Although my departure was swift and certain (and I am sure that a few future prospective employers will be aghast at how suddenly the denouement came into force), I left The Delachaise with a terrific, proven menu. My sous chef and line cook have been with me for over 8 months, so they understand the food very well, and I have faith they can execute the menu in outstanding fashion. RJ Tsarov, my sous, will move up to chef, and he'll keep things adventurous, calling on his extensive travels where he learned the foods of Morocco, India, and Thailand. RJ has blossomed into a true cheese phreak, so he will be happy to continue explaining our lovely cheeses when they arrive at your table. Dave Usher, my line "dawg," has stamina, speed and a fun-loving attitude which is well-suited to the odd rigors of The Delachaise kitchen. They now have the chance to evolve a popular business into something that only needs a few tweaks to reflect their culinary goals and inspirations.
I am not indulging in Hater-ade about The Delachaise. While I know things cannot be the same without me, the business should succeed after I'm gone. There's the strong menu and my capable cooks still there, the variety of pours, a very good location, and really all of the same staff, except me. So if you liked it while I was there, I say continue to support the place -- as a cook I believed I had to earn your respect with every plate, so each visit amounted to a new audition to keep your business. Keep giving RJ your chances, and it'll be fun to see how he grows the menu to suit his sensibility.

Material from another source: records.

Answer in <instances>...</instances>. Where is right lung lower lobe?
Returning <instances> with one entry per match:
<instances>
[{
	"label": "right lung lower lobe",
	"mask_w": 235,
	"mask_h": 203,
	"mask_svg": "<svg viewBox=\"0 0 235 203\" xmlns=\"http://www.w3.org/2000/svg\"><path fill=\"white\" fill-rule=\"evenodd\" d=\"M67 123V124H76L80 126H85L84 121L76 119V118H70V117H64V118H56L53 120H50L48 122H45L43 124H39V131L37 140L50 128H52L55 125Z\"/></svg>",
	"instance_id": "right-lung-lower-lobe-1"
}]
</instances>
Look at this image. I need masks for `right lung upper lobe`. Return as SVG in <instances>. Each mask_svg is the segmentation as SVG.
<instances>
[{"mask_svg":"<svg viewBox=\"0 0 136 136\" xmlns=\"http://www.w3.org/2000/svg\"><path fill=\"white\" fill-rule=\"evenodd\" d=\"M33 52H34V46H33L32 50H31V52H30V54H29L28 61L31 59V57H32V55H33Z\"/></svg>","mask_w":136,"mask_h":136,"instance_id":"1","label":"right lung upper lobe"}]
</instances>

As for my plans, I will be exploring new and better opportunities. While I anticipate pursuing my cuisine in another New Orleans kitchen before too long, for now I am working on some recipes and checking out options besides just jumping back into "the frying pan" of another pro kitchen. Please stay tuned to these pages to see what happens next. The one thing everybody can count on is that I am 100% dedicated to cooking in New Orleans. I want to thank the folks who worked beside me in the kitchen; RJ and Dave, to D-2, Miles, Jason, Pharin, Connor, Ben, Paul, Gabe. Thanks to all the bartenders and bar backs, too, for learning about my never-ending parade of plates.
I know I don't have any regrets...except for the dishes I was planning to cook as the summer rolled along.... So I'm a gone pecan, but I'm really not going anywhere, thus we'll meet to celebrate "the pleasures of the table" again... and soon.